A Spanglish blog dedicated to the works, ruminations, and mongrel pyrotechnics of Yago S. Cura, an Argentine-American poet, translator, publisher & futbol cretin. Yago publishes Hinchas de Poesia, an online literary journal, & is the sole proprietor of Hinchas Press.

Friday, October 5, 2007

Que es Being "Latino?"

I grew up in the People's Republic of Spanglish, a.k.a. Miami. My folks still live there, and last time I went home my Dad and I got into this huge argument over what it means to be "Latino" in a Mexican restaurant in Homestead, an enclave of rednecks and migrant workers.
I stumbled across an interesting article written by Taylor Gandossy that appeared on CNN.com called, "The Complicated Measure of Being Hispanic in America." In this article, Gandossy makes a couple of points that I would like to share with you. First, there are approximately 44 million people in the U.S. that consider themselves "Latino." Now, when taken with the approximate population of the U.S., 300 million, one will see that Latinos make up about 1/6 the population of the U.S.
Gandossy goes to explain that from a "census standpoint, being of Latino or Hispanic origin means a person identifies himself in one of four listed categories: Mexican, Puerto Rican, Cuban or 'other Spanish, Hispanic or Latino' origin.

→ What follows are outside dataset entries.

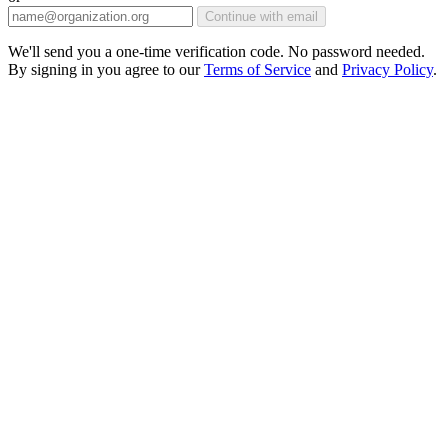
Continue with email
We'll send you a one-time verification code. No password needed.
By signing in you agree to our
Terms of Service
and
Privacy Policy
.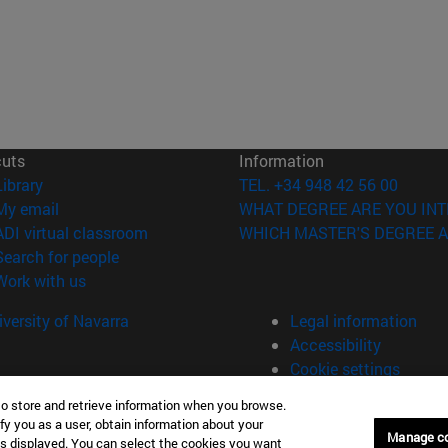
cuts
Information
(opens in new window)
Library
TEL. +34 948 42 56 00
(opens in new window)
My email
WHAT DEGREE ARE YOU INT
(opens in new window)
ADI virtual classroom
WHICH MASTER'S DEGREE A
(opens in new window)
Search for people
(opens in new window)
Work with us
versity of Navarra
Legal information
Accessibility
Cookie settings
to store and retrieve information when you browse.
fy you as a user, obtain information about your
Manage c
is displayed. You can select the cookies you want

In the latter more open-ended category, respondents can write in specific origins, such as Salvadorean, Argentinean or Dominican."
But this seems limiting, especially when you take into consideration a study conducted by the Pew Hispanic Center/Kasier Family Foundation that was conducted in 2002. The researchers found that "54 percent said they primarily identify themselves in terms of their or their parents' country or origin." And that's exactly how I see myself; when people ask me where I am from the answer that I usually give is, I am Argentine-American.
But this category never shows up when I am asked to delineate my ethnicity. I usually have to mark, Hispanic, and then, Other. Which means that the designation of Latino is really a political construct and one that may not even fit all Latinos. In the article, they interview Suzanne Oboler a professor of Puerto Rican and Latino studies at John Jay and she says, For me...there is no such thing as a Latino identity...There's certainly a cultural understanding...and a political identity.
It seems sad but the only sector of society that I have seen that has done the requisite research and investigations into the true identity of Latinos is the advertising world. First, I would recommend that anyone that can youtube (i.e. the verb form much like Google) a commercial for Gallegos Bros, an advertising co that operates out of LA. The commercials are spot on and, I believe, talk to the appetite of Latinos. The commercials are playful, picaresque, and ultimately spot on.
According to the article, David Chitel and New Generation Latino Consortium, have coined a term to designate Latinos: "new generation Latinos". A NGL is a person that has "grown up here in the US in Latino households, most likely with their parents speaking Spanish at home, eating certain foods at home, certain values and traditions that are insilled into them, from music to religious beliefs to the importance of family, these sorts of things."
Carl J. Kravetz, "a long time veteran of Hispanic marketing" and the Association of Hispanic Advertising Agencies "embarked on a Latino cultural identity project last year." They found that in general there was little cross-pollination between different Latino groups, but there was definitely some "clusters" of shared traits. According to Kravetz, "Those areas include interpersonal relationships (Latinos tend to emphasize family; individuality is not as important), perceptions of time and space (they have longer time horizons and have a relaxed sense of privacy) and spirituality (religion and spirituality have a strong influence on Latino life and perception of the world).
So, Dad, a Latino is a political designation and it is a term created mostly by political and mercantile combines vying for a slice of our honey pot. It is basically another way for people from Spanish-speaking countries to designate the complexity of what it is to be for me and 44 million people in this country. So, if you want to consider yourself white, then I guess that's fine, but that's a reality that my bronze-ish skin will not afford to me.